After spending her teenage years in South-Africa, Nosizwe returned to Norway in 2003 and started making soul music mixed with pop, jazz, electronica and urban styles.
In the not too rich tradition of Norwegian contemporary soul music, her brilliant debut album In Fragments stands out with its left of centre production, personal, conscious lyrics and gorgeous vocals.
Naming an album after Jeff Mill’s techno gem The Bells takes some guts, but globally acclaimed producer and DJ Kornél Kovács‘ debut album succeeds in bringing the fun back to the dance floor.
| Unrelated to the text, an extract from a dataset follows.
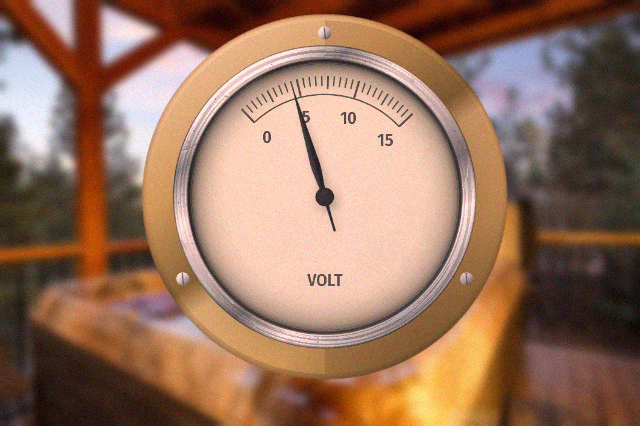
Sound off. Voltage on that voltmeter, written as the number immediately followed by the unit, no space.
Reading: 4.5V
Packed with slick pop melodies, dazzling disco beats and funky house music, The Bells is a quirky, mischievous and entertaining album.
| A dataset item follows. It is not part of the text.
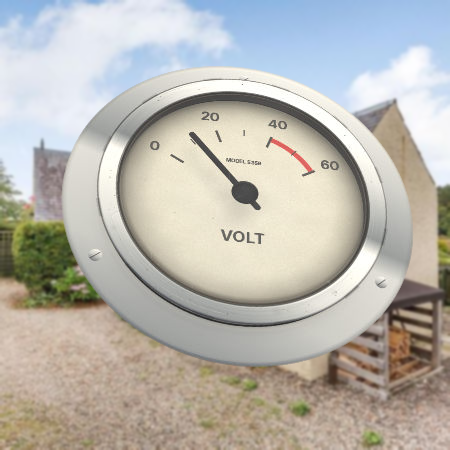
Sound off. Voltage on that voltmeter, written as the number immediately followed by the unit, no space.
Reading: 10V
Kovács has been a household name on the Swedish dance scene for more than a decade, as a DJ, producer and part of the record label Studio Barnhus in Stockholm.
The Stockholm-based record label and hip hop collective RMH (Respect My Hustle) has become the heart of the hip hop and R&B scene in Sweden. Cherrie‘s debut album Sherihan was the R&B record of the year in Sweden, making her the next top name from RMH as well as cementing the label as the defining force of contemporary Swedish music.
A triumph from start to finish, Sherihan contains slow-paced soul music with a jazzy feel – written and performed with an entirely unique and genuinely Scandinavian temperament.